Dollar falters as investors await U.S. stimulus deal
By Administrator_India
A nascent rebound in the dollar paused on Tuesday, as investors weighed mixed but encouraging economic data against slow progress toward a U.S. government spending package and another week of rising coronavirus deaths.
The U.S. dollar had its worst month in a decade in July but began August with a bounce, pushing as high as $1.1695 per euro on Monday, 1.8% above last week’s two-year low.

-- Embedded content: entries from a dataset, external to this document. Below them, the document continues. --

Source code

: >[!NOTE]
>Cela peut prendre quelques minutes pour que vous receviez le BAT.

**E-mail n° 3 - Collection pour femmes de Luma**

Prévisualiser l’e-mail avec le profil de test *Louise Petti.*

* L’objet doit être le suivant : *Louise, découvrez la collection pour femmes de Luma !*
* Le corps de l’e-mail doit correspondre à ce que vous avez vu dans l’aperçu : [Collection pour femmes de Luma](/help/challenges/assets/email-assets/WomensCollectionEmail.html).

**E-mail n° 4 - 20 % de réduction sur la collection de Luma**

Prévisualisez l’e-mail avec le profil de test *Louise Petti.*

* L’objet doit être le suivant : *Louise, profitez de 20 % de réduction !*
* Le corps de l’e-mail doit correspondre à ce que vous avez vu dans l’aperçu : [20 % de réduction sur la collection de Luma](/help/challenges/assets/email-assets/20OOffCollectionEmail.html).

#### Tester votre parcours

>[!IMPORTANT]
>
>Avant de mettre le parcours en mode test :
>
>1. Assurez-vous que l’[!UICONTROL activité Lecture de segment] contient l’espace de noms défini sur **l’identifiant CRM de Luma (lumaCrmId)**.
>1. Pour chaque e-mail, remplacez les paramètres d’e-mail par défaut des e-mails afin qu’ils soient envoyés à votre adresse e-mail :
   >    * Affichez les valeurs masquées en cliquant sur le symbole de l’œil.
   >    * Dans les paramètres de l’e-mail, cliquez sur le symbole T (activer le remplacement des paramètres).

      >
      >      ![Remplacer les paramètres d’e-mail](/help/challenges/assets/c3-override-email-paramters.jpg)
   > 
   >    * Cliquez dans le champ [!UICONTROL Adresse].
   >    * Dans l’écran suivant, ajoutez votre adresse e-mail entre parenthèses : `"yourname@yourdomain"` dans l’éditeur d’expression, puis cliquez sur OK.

That, along with other majors, had retraced a little by morning trade in Asia, leaving the dollar at $1.1755 on the euro and 93.574 against a basket of currencies – below a one-week top of 93.997 hit on Monday.
The yen also recovered some overnight losses to sit at 106.08 per dollar, as did Australian dollar, though it was 0.1% softer at $0.7117 ahead of a central bank meeting later on Tuesday.
Chicago Fed President Charles Evans reiterated overnight that the next help for the virus-battered U.S. economy must come from fiscal policy. That is exactly where markets are focused, with investors now watching signs of progress in Washington.
Top Democrats in Congress and White House negotiators on Monday said they had made headway in talks on the latest coronavirus relief bill, though an expired $600-per-week unemployment benefit remains a sticking point.
A better-than-expected expansion in the Institute for Supply Management’s U.S. manufacturing index was also a positive for the dollar.
But it came with a warning as output remains far below pre-virus levels and the employment index was below forecasts, at a still contractionary 44.3.
Cases are on the march again in Europe and Australia’s second-biggest city of Melbourne announced a curfew and fresh restrictions on movement over the weekend to try and suppress an outbreak there.
That has dashed hopes that the Reserve Bank of Australia may sound a little more upbeat on the outlook in its policy decision due at 0430 GMT.
Elsewhere sterling recouped overnight losses to steady at $1.3069 per dollar and elevated Sino-U.S. tension kept the yuan on the weaker side of 7-per-dollar at 6.9814 in offshore trade.
The New Zealand dollar inched ahead to $0.6616.